Stored data entries:
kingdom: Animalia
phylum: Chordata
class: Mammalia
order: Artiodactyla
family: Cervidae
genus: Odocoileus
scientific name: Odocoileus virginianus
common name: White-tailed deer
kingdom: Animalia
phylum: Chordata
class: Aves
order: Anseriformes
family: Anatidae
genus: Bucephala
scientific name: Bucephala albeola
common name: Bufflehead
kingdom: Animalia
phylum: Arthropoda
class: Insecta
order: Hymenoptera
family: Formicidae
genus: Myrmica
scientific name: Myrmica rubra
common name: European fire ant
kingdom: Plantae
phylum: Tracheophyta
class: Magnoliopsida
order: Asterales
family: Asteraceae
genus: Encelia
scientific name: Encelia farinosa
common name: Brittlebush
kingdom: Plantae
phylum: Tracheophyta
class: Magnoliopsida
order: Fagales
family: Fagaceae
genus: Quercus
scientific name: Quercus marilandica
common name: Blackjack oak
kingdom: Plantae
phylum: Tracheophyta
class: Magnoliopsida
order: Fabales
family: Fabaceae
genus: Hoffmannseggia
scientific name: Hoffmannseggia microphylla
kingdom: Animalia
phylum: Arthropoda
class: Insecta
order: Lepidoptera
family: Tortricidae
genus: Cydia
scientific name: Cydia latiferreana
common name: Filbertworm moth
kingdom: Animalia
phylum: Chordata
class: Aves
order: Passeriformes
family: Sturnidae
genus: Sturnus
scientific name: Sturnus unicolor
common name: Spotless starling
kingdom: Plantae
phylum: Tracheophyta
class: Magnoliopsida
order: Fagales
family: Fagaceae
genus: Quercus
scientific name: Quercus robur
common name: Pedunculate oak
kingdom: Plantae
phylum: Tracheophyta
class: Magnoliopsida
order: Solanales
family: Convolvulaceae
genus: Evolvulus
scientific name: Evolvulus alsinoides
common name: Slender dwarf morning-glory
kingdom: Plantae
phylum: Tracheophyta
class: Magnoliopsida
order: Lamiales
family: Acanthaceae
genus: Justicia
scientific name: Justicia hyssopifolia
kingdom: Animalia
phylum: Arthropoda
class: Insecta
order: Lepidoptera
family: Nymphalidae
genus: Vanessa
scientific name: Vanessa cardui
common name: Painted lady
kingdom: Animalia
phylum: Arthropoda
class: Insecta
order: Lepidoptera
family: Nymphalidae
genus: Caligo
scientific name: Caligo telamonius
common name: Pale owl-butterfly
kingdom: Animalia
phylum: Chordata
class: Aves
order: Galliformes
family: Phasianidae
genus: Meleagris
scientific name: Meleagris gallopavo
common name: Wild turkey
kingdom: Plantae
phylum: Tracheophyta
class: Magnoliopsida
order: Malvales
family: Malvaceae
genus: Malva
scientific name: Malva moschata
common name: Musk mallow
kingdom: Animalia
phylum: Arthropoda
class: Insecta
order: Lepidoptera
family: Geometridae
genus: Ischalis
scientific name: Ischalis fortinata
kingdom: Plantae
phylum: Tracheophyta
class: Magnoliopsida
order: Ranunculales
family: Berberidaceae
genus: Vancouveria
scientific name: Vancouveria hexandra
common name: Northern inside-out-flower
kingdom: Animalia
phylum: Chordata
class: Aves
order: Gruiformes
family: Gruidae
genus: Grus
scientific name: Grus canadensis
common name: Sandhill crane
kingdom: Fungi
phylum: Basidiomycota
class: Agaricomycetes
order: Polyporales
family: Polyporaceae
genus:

Directions: Return all of the lines above without changing anything, from the first record through the last.

Correct result:
kingdom: Animalia
phylum: Chordata
class: Mammalia
order: Artiodactyla
family: Cervidae
genus: Odocoileus
scientific name: Odocoileus virginianus
common name: White-tailed deer
kingdom: Animalia
phylum: Chordata
class: Aves
order: Anseriformes
family: Anatidae
genus: Bucephala
scientific name: Bucephala albeola
common name: Bufflehead
kingdom: Animalia
phylum: Arthropoda
class: Insecta
order: Hymenoptera
family: Formicidae
genus: Myrmica
scientific name: Myrmica rubra
common name: European fire ant
kingdom: Plantae
phylum: Tracheophyta
class: Magnoliopsida
order: Asterales
family: Asteraceae
genus: Encelia
scientific name: Encelia farinosa
common name: Brittlebush
kingdom: Plantae
phylum: Tracheophyta
class: Magnoliopsida
order: Fagales
family: Fagaceae
genus: Quercus
scientific name: Quercus marilandica
common name: Blackjack oak
kingdom: Plantae
phylum: Tracheophyta
class: Magnoliopsida
order: Fabales
family: Fabaceae
genus: Hoffmannseggia
scientific name: Hoffmannseggia microphylla
kingdom: Animalia
phylum: Arthropoda
class: Insecta
order: Lepidoptera
family: Tortricidae
genus: Cydia
scientific name: Cydia latiferreana
common name: Filbertworm moth
kingdom: Animalia
phylum: Chordata
class: Aves
order: Passeriformes
family: Sturnidae
genus: Sturnus
scientific name: Sturnus unicolor
common name: Spotless starling
kingdom: Plantae
phylum: Tracheophyta
class: Magnoliopsida
order: Fagales
family: Fagaceae
genus: Quercus
scientific name: Quercus robur
common name: Pedunculate oak
kingdom: Plantae
phylum: Tracheophyta
class: Magnoliopsida
order: Solanales
family: Convolvulaceae
genus: Evolvulus
scientific name: Evolvulus alsinoides
common name: Slender dwarf morning-glory
kingdom: Plantae
phylum: Tracheophyta
class: Magnoliopsida
order: Lamiales
family: Acanthaceae
genus: Justicia
scientific name: Justicia hyssopifolia
kingdom: Animalia
phylum: Arthropoda
class: Insecta
order: Lepidoptera
family: Nymphalidae
genus: Vanessa
scientific name: Vanessa cardui
common name: Painted lady
kingdom: Animalia
phylum: Arthropoda
class: Insecta
order: Lepidoptera
family: Nymphalidae
genus: Caligo
scientific name: Caligo telamonius
common name: Pale owl-butterfly
kingdom: Animalia
phylum: Chordata
class: Aves
order: Galliformes
family: Phasianidae
genus: Meleagris
scientific name: Meleagris gallopavo
common name: Wild turkey
kingdom: Plantae
phylum: Tracheophyta
class: Magnoliopsida
order: Malvales
family: Malvaceae
genus: Malva
scientific name: Malva moschata
common name: Musk mallow
kingdom: Animalia
phylum: Arthropoda
class: Insecta
order: Lepidoptera
family: Geometridae
genus: Ischalis
scientific name: Ischalis fortinata
kingdom: Plantae
phylum: Tracheophyta
class: Magnoliopsida
order: Ranunculales
family: Berberidaceae
genus: Vancouveria
scientific name: Vancouveria hexandra
common name: Northern inside-out-flower
kingdom: Animalia
phylum: Chordata
class: Aves
order: Gruiformes
family: Gruidae
genus: Grus
scientific name: Grus canadensis
common name: Sandhill crane
kingdom: Fungi
phylum: Basidiomycota
class: Agaricomycetes
order: Polyporales
family: Polyporaceae
genus:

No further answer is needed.